Lost Evidence of Armenian Genocide Discovered in Jerusalem Archive

JERUSALEM – (The Jerusalem Post) – Lost evidence was recently recovered in a Jerusalem archive that researchers have dubbed as “smoking gun” proof of the Armenian Genocide by Ottoman Turkey.

Boxes of evidence have rested in the archives of the Armenian Patriarchate of Jerusalem for nearly a century, inaccessible to scholars “for reasons that are not entirely clear.”

In an article titled: “Sherlock Holmes of Armenian Genocide” Uncovers Lost Evidence, the New York Times reported that Taner Akcam, a Turkish historian at Clark University in Worcester, MA, has come upon an original telegram from the military tribunals that initially convicted the Armenian genocide’s planners. This key evidence has long been missing, and the lack of original documents, the Times said, is the foundation of the Turkish narrative of denying the genocide. “Until recently, the smoking gun was missing,” Akcam told the Times. “This is the smoking gun.”

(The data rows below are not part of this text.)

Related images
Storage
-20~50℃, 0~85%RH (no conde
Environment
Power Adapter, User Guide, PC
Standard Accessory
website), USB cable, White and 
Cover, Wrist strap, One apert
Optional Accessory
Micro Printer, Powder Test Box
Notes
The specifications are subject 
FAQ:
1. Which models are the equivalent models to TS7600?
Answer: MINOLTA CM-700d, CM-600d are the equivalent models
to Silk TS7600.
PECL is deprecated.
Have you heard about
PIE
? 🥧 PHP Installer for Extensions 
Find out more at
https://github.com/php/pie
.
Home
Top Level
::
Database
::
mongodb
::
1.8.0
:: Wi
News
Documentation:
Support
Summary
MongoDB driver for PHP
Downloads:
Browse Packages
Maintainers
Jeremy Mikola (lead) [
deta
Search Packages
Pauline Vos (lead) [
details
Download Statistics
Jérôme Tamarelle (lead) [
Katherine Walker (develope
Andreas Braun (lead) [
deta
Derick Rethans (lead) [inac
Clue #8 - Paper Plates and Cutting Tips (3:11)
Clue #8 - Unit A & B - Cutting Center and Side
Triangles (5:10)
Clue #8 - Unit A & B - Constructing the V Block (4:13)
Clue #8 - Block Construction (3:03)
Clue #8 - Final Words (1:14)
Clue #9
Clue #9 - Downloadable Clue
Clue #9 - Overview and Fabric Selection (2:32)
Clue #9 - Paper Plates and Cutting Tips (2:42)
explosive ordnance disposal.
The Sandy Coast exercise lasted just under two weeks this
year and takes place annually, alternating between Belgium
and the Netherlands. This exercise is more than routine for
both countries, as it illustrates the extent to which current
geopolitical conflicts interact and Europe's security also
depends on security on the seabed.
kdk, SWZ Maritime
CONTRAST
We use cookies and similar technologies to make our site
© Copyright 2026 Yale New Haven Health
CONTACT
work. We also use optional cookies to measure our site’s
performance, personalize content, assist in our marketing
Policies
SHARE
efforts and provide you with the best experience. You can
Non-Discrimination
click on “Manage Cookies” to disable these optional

The telegram, in code, is from Behaeddin Shakir, a high ranking Ottoman official, to a colleague, inquiring about specifics regarding the deportation and murder of Armenians in Eastern Anatolia. A copy of this telegram was used in Shakir’s conviction, shortly before almost all the original documents and testimony went missing, forcing scholars to rely on secondary sources for their research on the topic.

According to the Times, Armenian leadership in Istanbul shipped 24 boxes of records to England when Turkish Nationalists were seizing control of the country in 1922. The documents then made their way to France in the care of a bishop and finally to the archive of the Armenian Patriarchate of Jerusalem, where they’ve remained since the 1930s, inaccessible to scholars “for reasons that are not entirely clear.”

Akcam came upon photographs of the original telegram in New York, the possession of the nephew of a now-dead Armenian monk.